Légende d’un dormeur éveillé – Gaëlle Nohant
« Tu vois, mon secret de bonheur consiste à vivre l’instant sans chercher à maîtriser mon destin ni le redouter. Être un homme et aimer la vie : ça a l’air d’aller de soi, et pourtant… ».
Ainsi s’exprime Robert Desnos sous la plume de Gaëlle Nohant dans ce magnifique roman. Une vie riche, engagée et passionnante, que Desnos a dédiée à sa poésie, à ses amis et à Youki.
Éditeur : Éditions Héloïse d’Ormesson ; Nombre de pages : 544
Parution : août 2017
Prix : 23 € ; Versions ebook et poche disponibles
« Une fourmi de dix-huit mètres
Avec un chapeau sur la tête,
Ça n’existe pas, ça n’existe pas (…) ».
Qui d’entre nous n’a pas appris cette jolie poésie à l’école ? Nos enfants à notre suite, achevant la récitation du texte par un « Robert Desnos » en mettant le ton ! Vision pourtant très réductrice de l’œuvre du poète que Gaëlle Nohant vient heureusement combler. Car Robert Desnos était réellement un homme extraordinaire, un héros au destin tragique. Au prétexte de nous faire approcher la réalité de cet artiste dont on ne peut que tomber sous le charme à la lecture de cette « Légende d’un dormeur éveillé », l’auteur nous invite à une traversée de la première moitié du XXe dans ce roman très documenté et nous plonge dans le Paris agité de cette époque : un pur délice ! Au gré de ces déambulations nocturnes, de ses soirées et expériences de sommeil éveillé, le poète croise la route de tous les grands noms de son époque : André Breton, bien sûr, chef de file des surréalistes, mais aussi Prévert, Man Ray, Picasso, Fujita, Cocteau, Jean-Louis Barrault, Paul Eluard… et tant d’autres ! Avec talent, Gaëlle Nohant parvient à faire ressentir aux lecteurs ce qu’on pu vivre ces artistes lors de l’avènement du Front populaire, du Franquisme en Espagne et, enfin, de la guerre, dans un Paris occupé.

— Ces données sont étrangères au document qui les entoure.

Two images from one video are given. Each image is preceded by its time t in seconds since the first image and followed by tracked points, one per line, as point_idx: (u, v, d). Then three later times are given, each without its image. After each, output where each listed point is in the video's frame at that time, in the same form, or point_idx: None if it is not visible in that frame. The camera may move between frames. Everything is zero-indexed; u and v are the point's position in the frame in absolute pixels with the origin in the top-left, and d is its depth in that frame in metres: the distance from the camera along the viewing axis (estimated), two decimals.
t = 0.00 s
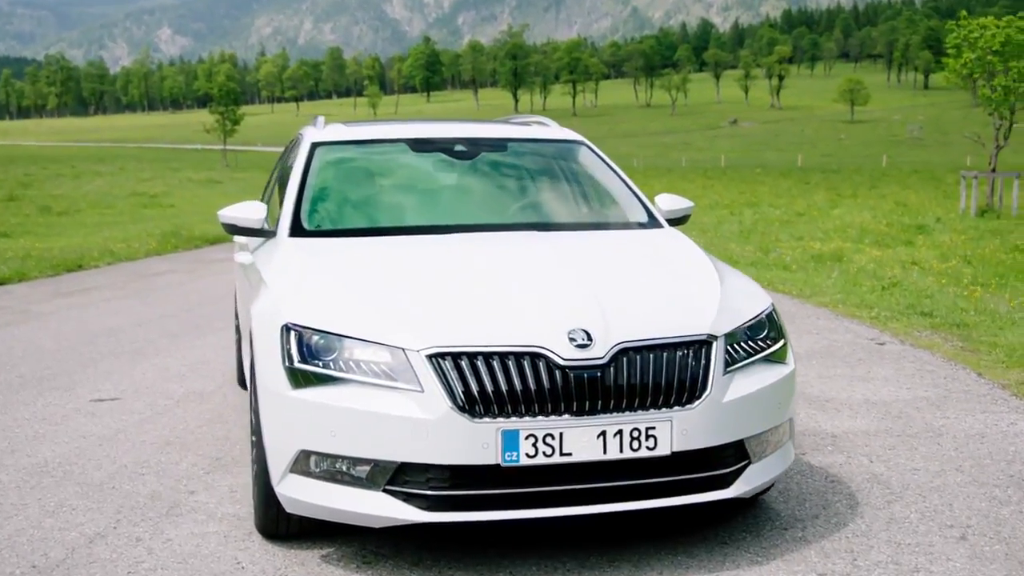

« Quand je vois ce qui se passe dans le monde – dit l’un d’entre eux – je me demande pourquoi j’écris, à quoi ça sert. Une pièce de théâtre n’arrête pas les balles, un poème ne retient pas le bras d’un assassin (…) La culture est un enjeu. Quand on permet à ceux qui en sont exclus d’accéder à l’art et à la connaissance, on sème une graine de liberté qui peut les soustraire à la toute puissance des tyrans ».
Mais la partie du livre qui m’a le plus touchée est sans conteste la dernière. Robert Desnos, résistant dès 1942, fut arrêté par la Gestapo en février 1944 et déporté à Buchenwald, avant de s’éteindre en juin 1945 vaincu par le typhus alors même que le camp venait d’être libéré par les Russes. Gaëlle Nohant parvient au tour de force de partager avec nous, lecteurs, cette horreur des camps de la mort par le prisme de Youki. De son vrai nom Lucie Badoud, elle était la femme dont Desnos était éperdument amoureux et qu’il acceptait même de partager pour la garder auprès de lui.
Lucie Badoud, dite Youki, et Robert Desnos
Son conjoint arrêté par la Gestapo, Youki qui apparaissait dans le roman jusqu’ici comme une femme frivole et légère, se révèle entièrement, à nos yeux mais aussi aux siens. Pour ne pas devenir folle, pour raconter à Robert dès son retour de camp qu’elle espère tout ce qu’elle aura entrepris, Youki a tenu un journal. À la manière d’une enquête, elle a avancé pas à pas pour suivre son poète, lui envoyer des colis et lui montrer son amour dont elle aura malheureusement pris conscience tardivement. Après sa mort, ses investigations se sont poursuivies auprès de tous les hommes, de retour des camps, qui ont partagé des moments avec le poète. Des témoignages difficiles que nombre d’entre eux hésitaient à faire, de peur de choquer, de ne pas être crus, mais que Youki a sollicités pour demeurer au plus près de l’homme de sa vie.
© David Ignaszewski / Koboy
À propos de l’auteur
Née à Paris en 1973, Gaëlle Nohant se consacre à l’écriture depuis un peu plus de dix ans, inspirée notamment par Dickens et par les écrivains victoriens. Son deuxième roman, La Part des flammes paru aux Editions Héloïse d’Ormesson en 2015, après L’Ancre des rêves, en 2007 chez Robert Laffont, a connu un grand succès et a été récompensé par le Prix des Lecteurs du Livre de Poche 2016, et par le Prix du Livre France Bleu / Page des Libraires 2015. Légende d’un dormeur éveillé a quant à lui été primé par le Prix des libraires 2018.